• Nikolaus Bremerich

INVESTITIONSRUINE CRM: WIE KANN EINE ERFOLGREICHE EINFÜHRUNG GELINGEN?

Kaum eine andere IT-Einführung scheitert so oft wie die von CRM-Systemen. Immer wieder erleben wir bei Beratungsprojekten für unsere Kunden die Einführung (neuer) CRM-Systeme im Vertrieb. In vielen Fällen stellt sich jedoch der Erfolg in Bezug auf Vertriebseffizienz bzw. Vertriebsleistung nicht bzw. nicht in dem erwarteten Ausmaß ein.

Zu viel Fokus auf Technologie und zu wenig auf die Nutzer im Vertrieb


Bei CRM-Projekten fließt der Löwenanteil der Investition und der Aufmerksamkeit der Managements in die Auswahl und Implementierung der richtigen technologischen Lösung. Dabei vergessen Unternehmen jedoch sehr oft, dass eine Implementierung nicht nur eine technische Dimension hat. Eine mindestens genau so große Herausforderung ist der notwendige Wandel in der Vertriebskultur - und der beginnt im Kopf jedes einzelnen Mitarbeiters im Vertrieb.


Die Einführung eines CRM-Systems führt zu einer Veränderung von Prozessen und Strukturen. Das hat direkten Einfluss auf die Arbeitsweise der Mitarbeiter, die vor allem bei Neueinführungen umgestellt werden muss. Hinzu kommt, dass man die Bedienung eines neuen Systems erst lernen muss. Zudem schaffen CRM-Systeme eine Transparenz über Kunden und die eigene Verkaufsarbeit, die viele als negativ empfinden.
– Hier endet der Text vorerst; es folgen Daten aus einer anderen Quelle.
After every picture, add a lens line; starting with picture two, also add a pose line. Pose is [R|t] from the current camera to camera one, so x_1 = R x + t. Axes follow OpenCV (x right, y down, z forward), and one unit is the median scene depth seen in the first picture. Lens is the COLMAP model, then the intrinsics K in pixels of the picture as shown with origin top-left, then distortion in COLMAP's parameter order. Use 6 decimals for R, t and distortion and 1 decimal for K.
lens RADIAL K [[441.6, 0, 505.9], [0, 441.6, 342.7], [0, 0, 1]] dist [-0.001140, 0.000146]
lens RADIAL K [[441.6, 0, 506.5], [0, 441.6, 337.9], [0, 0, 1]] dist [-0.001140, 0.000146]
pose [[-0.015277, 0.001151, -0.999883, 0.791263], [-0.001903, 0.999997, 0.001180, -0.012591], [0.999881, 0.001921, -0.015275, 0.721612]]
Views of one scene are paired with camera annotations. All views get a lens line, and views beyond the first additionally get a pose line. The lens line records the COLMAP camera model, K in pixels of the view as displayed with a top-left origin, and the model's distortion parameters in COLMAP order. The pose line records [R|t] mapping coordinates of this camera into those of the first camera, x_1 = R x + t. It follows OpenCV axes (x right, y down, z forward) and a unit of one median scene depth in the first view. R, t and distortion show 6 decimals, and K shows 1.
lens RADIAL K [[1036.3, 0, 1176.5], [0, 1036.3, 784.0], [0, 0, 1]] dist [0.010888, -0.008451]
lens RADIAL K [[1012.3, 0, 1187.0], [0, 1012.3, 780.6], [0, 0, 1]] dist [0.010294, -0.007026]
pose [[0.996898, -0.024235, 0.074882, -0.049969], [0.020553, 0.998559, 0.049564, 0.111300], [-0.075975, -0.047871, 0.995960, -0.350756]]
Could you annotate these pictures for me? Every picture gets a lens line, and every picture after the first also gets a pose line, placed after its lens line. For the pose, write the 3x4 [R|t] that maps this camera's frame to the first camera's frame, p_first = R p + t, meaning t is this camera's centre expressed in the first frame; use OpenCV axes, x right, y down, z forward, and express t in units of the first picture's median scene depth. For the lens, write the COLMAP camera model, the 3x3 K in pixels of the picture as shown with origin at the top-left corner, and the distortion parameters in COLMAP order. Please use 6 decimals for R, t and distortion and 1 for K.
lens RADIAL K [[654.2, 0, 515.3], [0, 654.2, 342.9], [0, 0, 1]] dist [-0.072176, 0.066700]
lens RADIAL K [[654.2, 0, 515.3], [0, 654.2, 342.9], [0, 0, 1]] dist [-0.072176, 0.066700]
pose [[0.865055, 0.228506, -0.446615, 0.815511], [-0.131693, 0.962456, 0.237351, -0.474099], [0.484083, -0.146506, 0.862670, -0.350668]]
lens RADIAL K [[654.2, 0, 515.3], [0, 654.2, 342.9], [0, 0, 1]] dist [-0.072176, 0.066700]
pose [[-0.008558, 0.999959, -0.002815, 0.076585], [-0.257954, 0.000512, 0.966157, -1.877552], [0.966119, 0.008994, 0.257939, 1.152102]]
Das erzeugt Widerstände seitens der Mitarbeiter, bedingt durch Angst, die wiederum aus Unsicherheit resultiert.


In dieser Phase kommt es oft zu folgenden Aussagen seitens der Vertriebsmitarbeiter:

  • Sollte ich meine effektive Zeit nicht lieber mit Verkaufen verbringen statt mit Datenpflege?

  • Dies sind MEINE Kunden. Warum soll ich all dieses Know-How in ein System eintragen?

  • Das CRM-System ist zu kompliziert, das kann ja kein Mensch bedienen.

Grundvoraussetzung für eine erfolgreiche CRM-Einführung ist also die Akzeptanz durch den Vertrieb. Daher bedarf die erfolgreiche Verankerung einer CRM-Lösung im Vertrieb eines gezielten Veränderungsmanagements.


CRM-Einführung im Vertrieb nicht nur als IT-Projekt begreifen


Eine CRM-Einführung sollte in ein übergreifendes Vertriebsoptimierungs-Projekt eingebettet sein, das die vertrieblichen Arbeitsweisen auf den Prüfstand stellt und verbessert. Ein solches Projekt hat verschiedene Dimensionen und kann die Formulierung von strategischen Vertriebszielen, den Aufbau sowie Implementierung eines effektiven Vertriebsreportings bis hin zur Entwicklung eines einheitlichen way of selling beinhalten.


Einem CRM-System kommt dabei eine wichtige Rolle zu. Es kann als Instrument einer Vertriebsoptimierung dienen und diese unterstützen. Im Fall des Vertriebsreportings unterstützt eine CRM-Lösung beispielsweise bei der Generierung und Sammlung von Daten sowie der konzentrierten Darstellung.


Im Hinblick auf das CRM-System selbst gilt es im Rahmen der Einführungsphase Akzeptanz durch frühzeitige Kommunikation der Vorteile zu schaffen. Dabei ist das Vertriebsmanagement entscheidend. Es muss die CRM-Lösung unternehmensintern verkaufen, vorleben, und die Nutzung konsequent einfordern. Nur so können Widerstände abgebaut werden. Auch muss es einheitliche und verpflichtende Trainings für alle Vertriebsmitarbeiter geben, die neben der allgemeinen Funktionsweise die Vorteile für die tägliche Arbeit im Vertrieb herausstellt.